Google’s annual showcase of new features and services for marketers this year included more ways to engage consumers with visual and immersive content on their mobile devices. The changes mark another step in the search giant’s evolution from text-based search results — and in its efforts to connect brands with consumers when they’re most ready to make a purchase.
“The organic experience is becoming more visual,” Tina Weyand, Google’s senior director of product management for retail ads, said at the company’s Marketing Live event on May 24. “So, we’re making sure that our ads are also becoming more visual and meeting those consumer needs.”
The additional visual content includes videos in search results for mobile shopping, such as from its YouTube video-sharing platform or “other sources coming on to the feed,” Weyand said.
Google’s expansion of visual search results for mobile shopping comes as smartphones, a major gateway to the internet for millions of consumers, become a bigger driver of e-commerce. Mobile commerce will nearly double its share of total U.S. retail sales from 5.5% in 2020 to more than 10% by 2025, researcher eMarketer estimated.
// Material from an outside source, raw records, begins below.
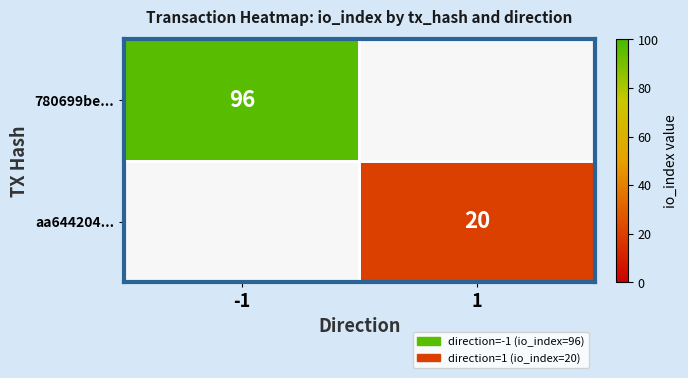

Is it true that 780699be... equals 96 at -1?

True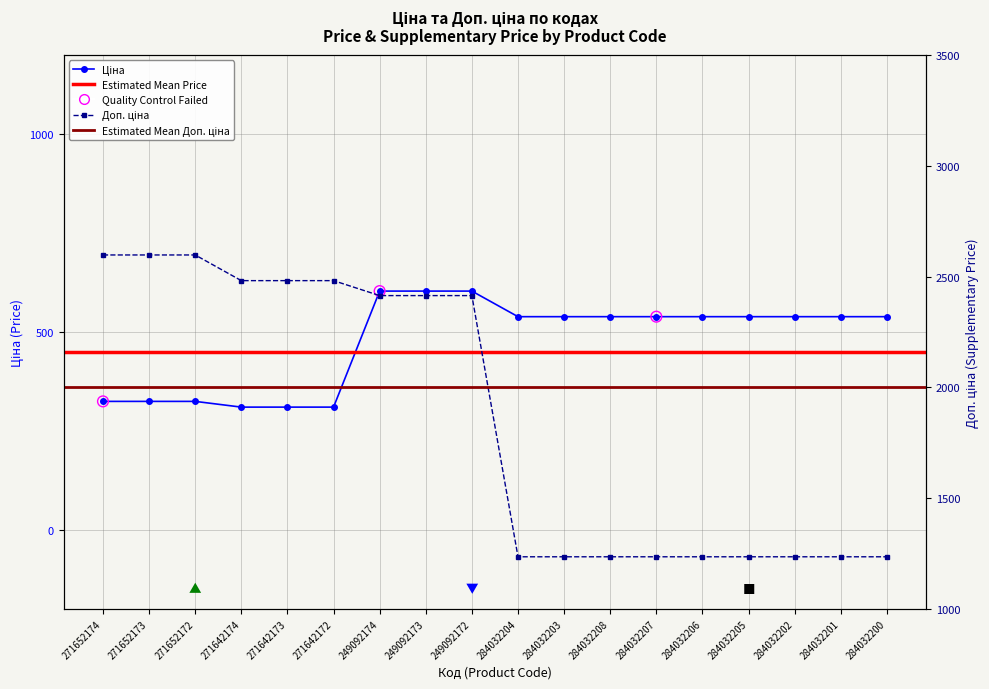

Which series has the largest Y range (max minus min)?

Доп. ціна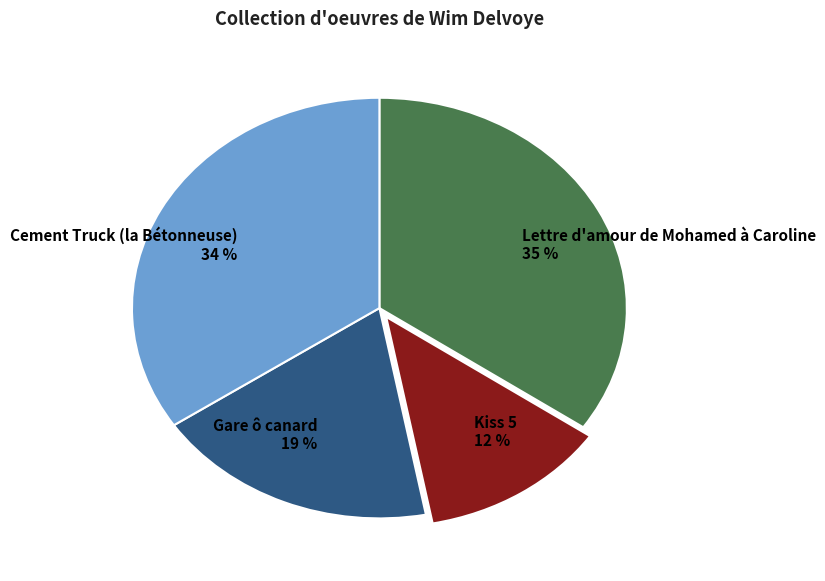

How many slices are in this pie chart?

4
The company introduced mobile-first layouts for its responsive display ad format, which generates customized ads from a brand’s visual assets such as images, headlines, logos, videos and descriptions. The mobile-first formats will include full-screen portrait mode ads, in addition to scrollable and video ads tied to product feeds by the end of the year, according to Google.
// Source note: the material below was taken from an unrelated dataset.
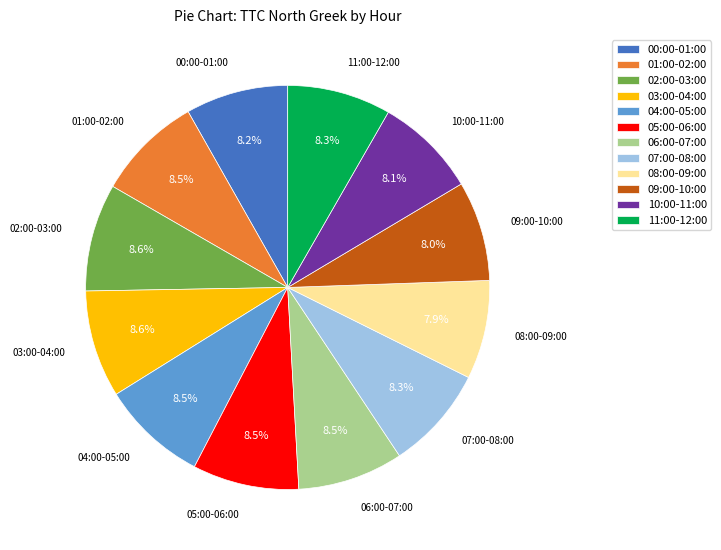

To the nearest percent, what is the difference between the largest and smallest slice percentages?

1%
“I was intrigued by how much this felt inspired by TikTok rather than Amazon, who we typically think of as Google’s main competitor in the online shopping space,” said Jyll Saskin Gales, a former Google employee who consults with businesses that advertise on the company’s platforms. “The proliferation of vertical creative formats, talking about impulse purchasing, being immersed… that’s TikTok.”
Integration with Performance Max
Google provided updates on its Performance Max campaigns, an artificial intelligence (AI) solution the company introduced last year to enable marketers to advertise across its properties in the same campaign. Its retail media service and Smart Shopping campaigns, which automatically pull product data from a feed and uses it to create customized shopping ads, are being added to Performance Max campaigns.
“What Google is trying to do here is eliminate the whole idea of a separate mobile, desktop, display, native, video, et cetera, strategy,” Curt Larson, chief product officer at ad exchange Sharethrough, said in emailed comments. “Their central proposition is: give us all your assets, tell us what success looks like for your campaign and our engine will figure out the right creative for the right user on the right device at the right price.”
As part of Google’s efforts to help advertisers automate their campaigns with Performance Max, the company is adding a variety of tools for marketers to optimize their digital advertising efforts. In addition to features such as A/B testing for Performance Max, Google expanded campaign management support in its Search Ads 360 and the Google Ads mobile app. The tools will give marketers the ability to make adjustments to campaigns – in addition to its automated solutions.
Google this fall is expanding Performance Max to advertising for hotels, an industry that has embraced mobile apps to engage travelers. The expansion will let hotels promote properties across all of Google’s channels and include property-specific search queries.
“Google’s Marketing Live event, in particular the automation track, builds on and makes specific some of the trends we’ve been talking about for a while,” Larson said. “AI allows for marketers to move up the value chain, away from dealing with creative asset requirements and allocations of budgets to hundreds of line items and towards making sure the machine understands what success looks like and letting the AI engine handle optimization.”
Expanded augmented reality
Augmented reality (AR) technology has been an outgrowth of smartphones in the absence of a commercially viable headset whose lenses overlay digital images on the wearer’s surroundings. Google’s failed Google Glass device hasn’t deterred the company from recognizing the significance of AR technology in applications such as shopping.
Marketers that have created 3D visualizations of products can incorporate them in AR ads that appear in search results. The idea is to give consumers a more complete picture of a product to help them make an informed buying decision without having to visit a store.
“We believe AR will become the next permanent staple in how shoppers interact with brands and products digitally,” Bill Ready, president of commerce at Google, said at the event.